The whole listing that follows is to be restated word for word, images excluded.

▶ **THE DATA**:

= = = = =

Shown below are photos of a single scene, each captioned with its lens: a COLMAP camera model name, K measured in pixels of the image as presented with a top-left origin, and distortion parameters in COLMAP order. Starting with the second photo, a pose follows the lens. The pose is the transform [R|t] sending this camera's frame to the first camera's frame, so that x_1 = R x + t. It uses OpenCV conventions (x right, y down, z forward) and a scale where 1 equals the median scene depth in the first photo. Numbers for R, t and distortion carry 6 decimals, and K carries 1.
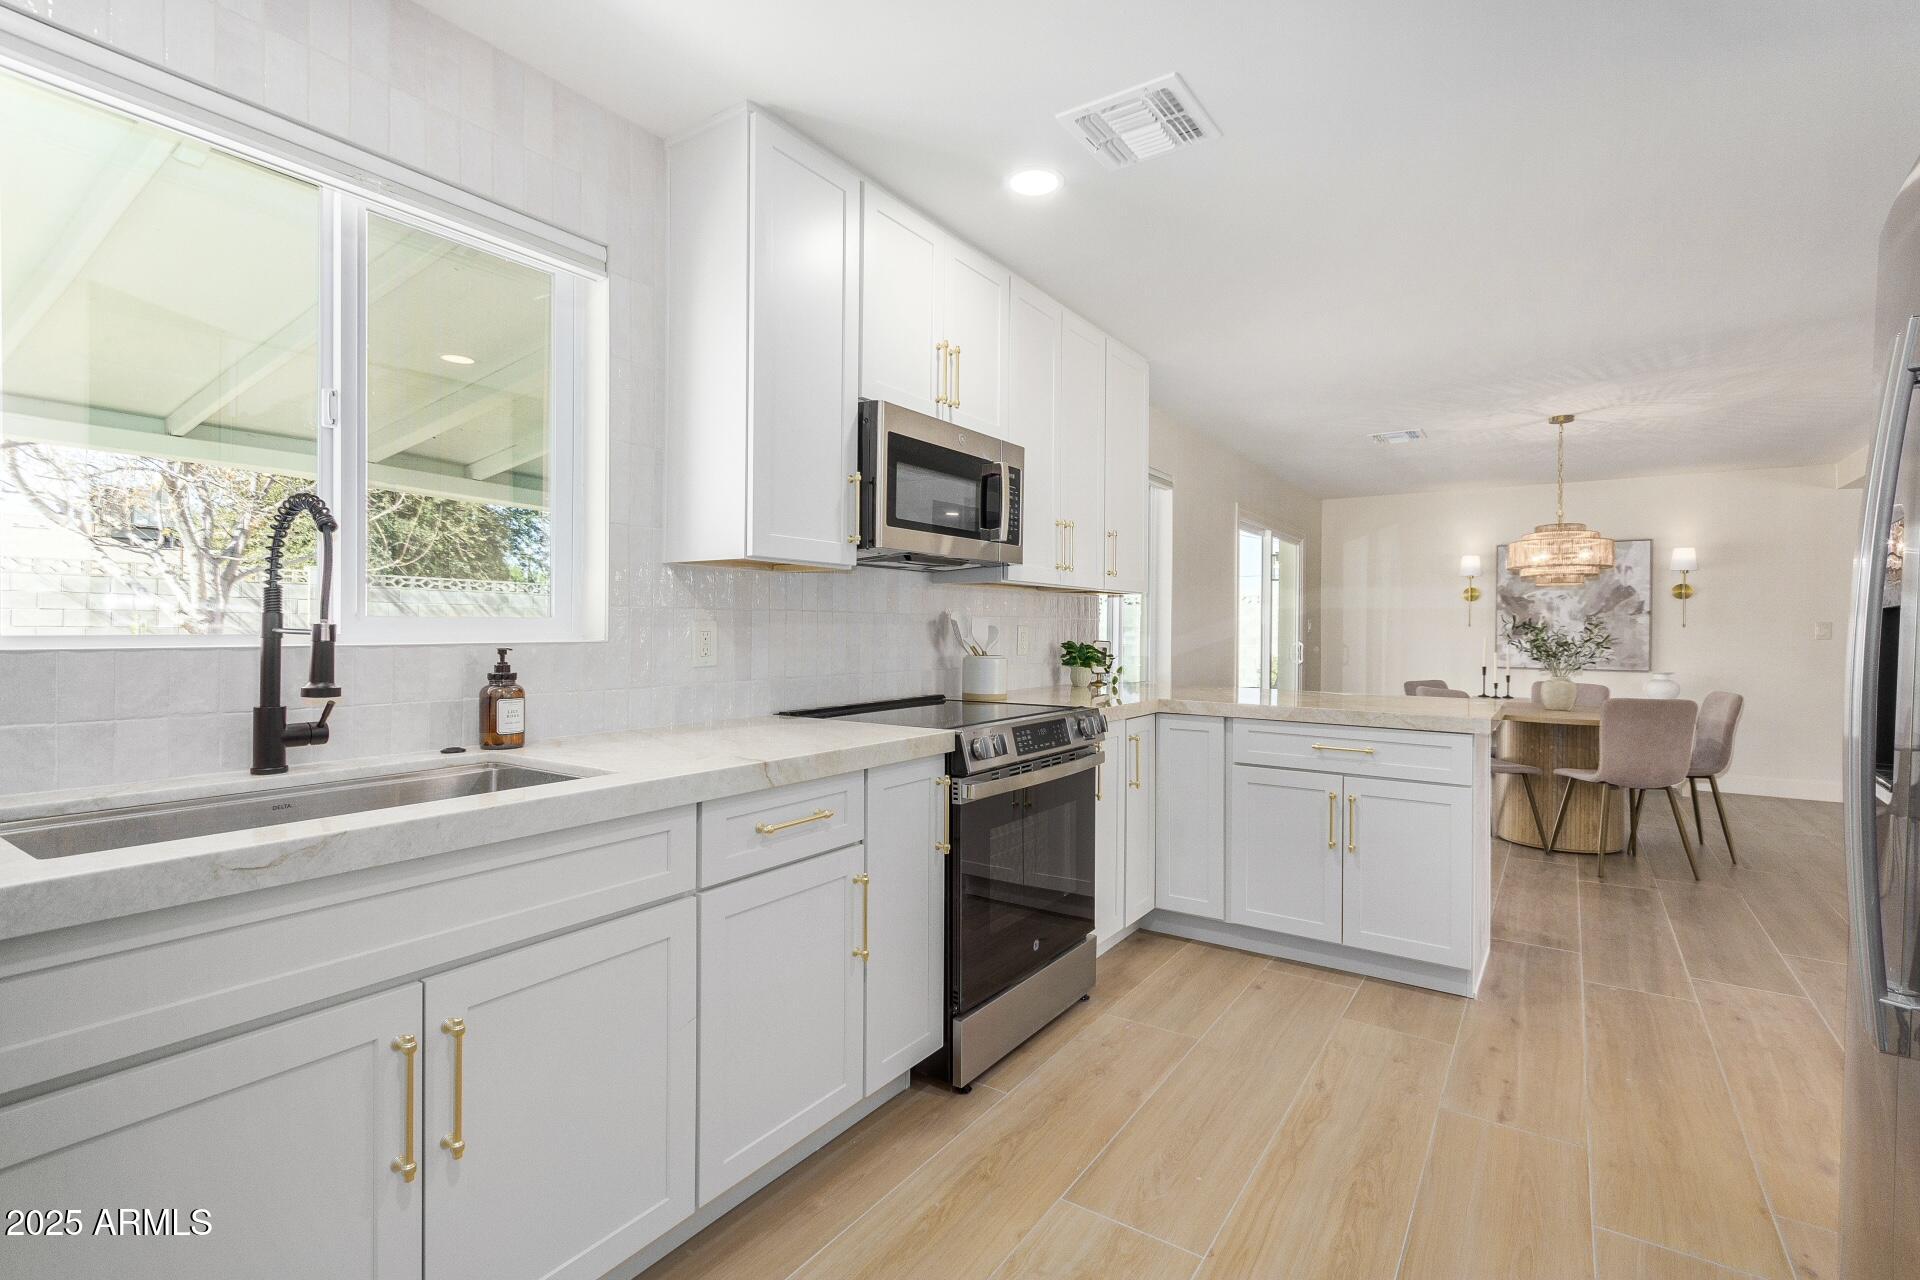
lens RADIAL K [[882.7, 0, 970.9], [0, 882.7, 631.1], [0, 0, 1]] dist [0.007406, -0.000475]
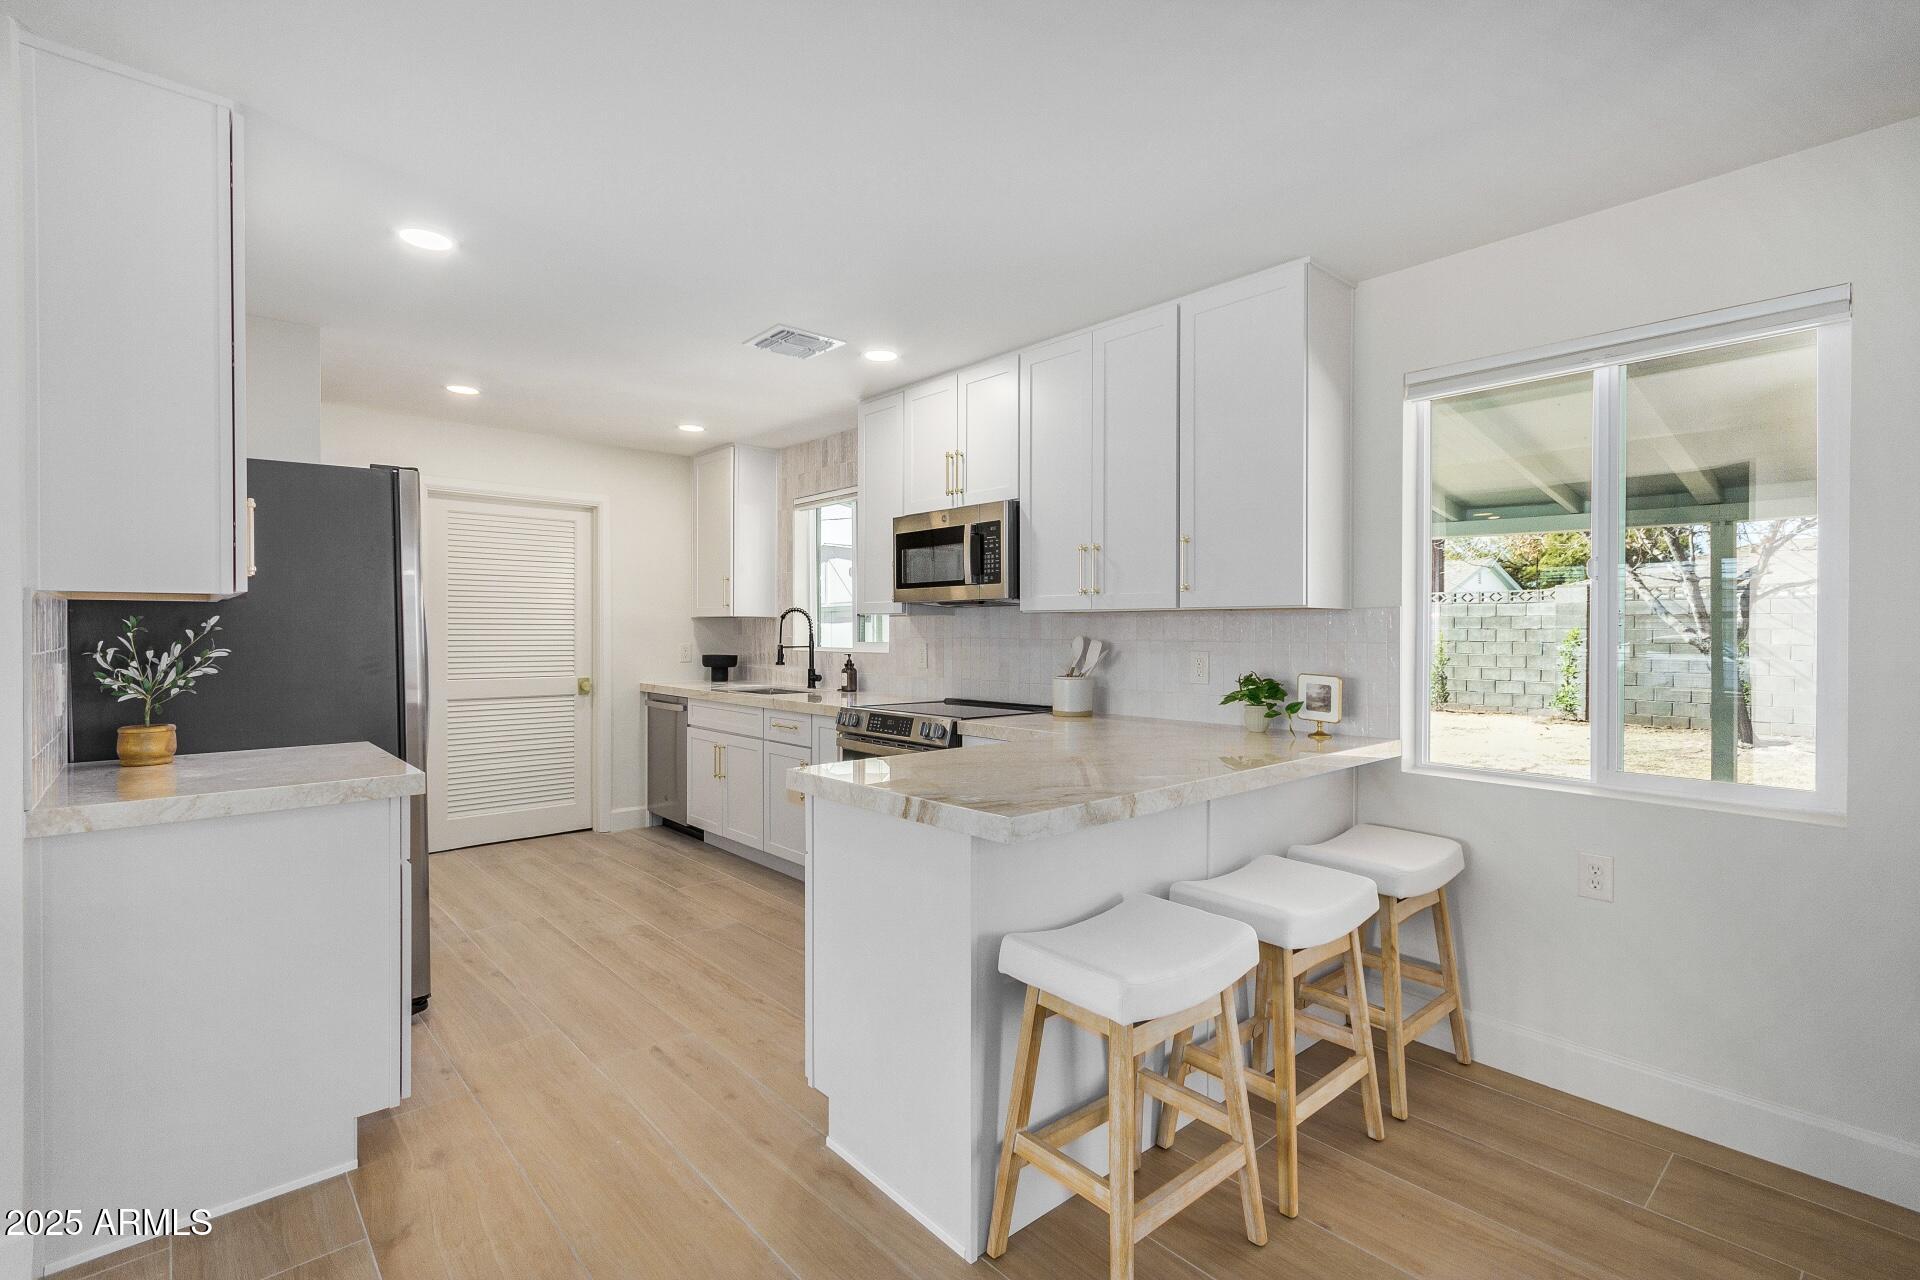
lens RADIAL K [[882.7, 0, 970.9], [0, 882.7, 631.1], [0, 0, 1]] dist [0.007406, -0.000475]
pose [[-0.239664, -0.008282, -0.970821, 1.258989], [-0.009749, 0.999934, -0.006123, -0.023878], [0.970807, 0.007997, -0.239729, 1.273019]]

= = = = =

▶ **YOUR RESPONSE**:
Shown below are photos of a single scene, each captioned with its lens: a COLMAP camera model name, K measured in pixels of the image as presented with a top-left origin, and distortion parameters in COLMAP order. Starting with the second photo, a pose follows the lens. The pose is the transform [R|t] sending this camera's frame to the first camera's frame, so that x_1 = R x + t. It uses OpenCV conventions (x right, y down, z forward) and a scale where 1 equals the median scene depth in the first photo. Numbers for R, t and distortion carry 6 decimals, and K carries 1.
lens RADIAL K [[882.7, 0, 970.9], [0, 882.7, 631.1], [0, 0, 1]] dist [0.007406, -0.000475]
lens RADIAL K [[882.7, 0, 970.9], [0, 882.7, 631.1], [0, 0, 1]] dist [0.007406, -0.000475]
pose [[-0.239664, -0.008282, -0.970821, 1.258989], [-0.009749, 0.999934, -0.006123, -0.023878], [0.970807, 0.007997, -0.239729, 1.273019]]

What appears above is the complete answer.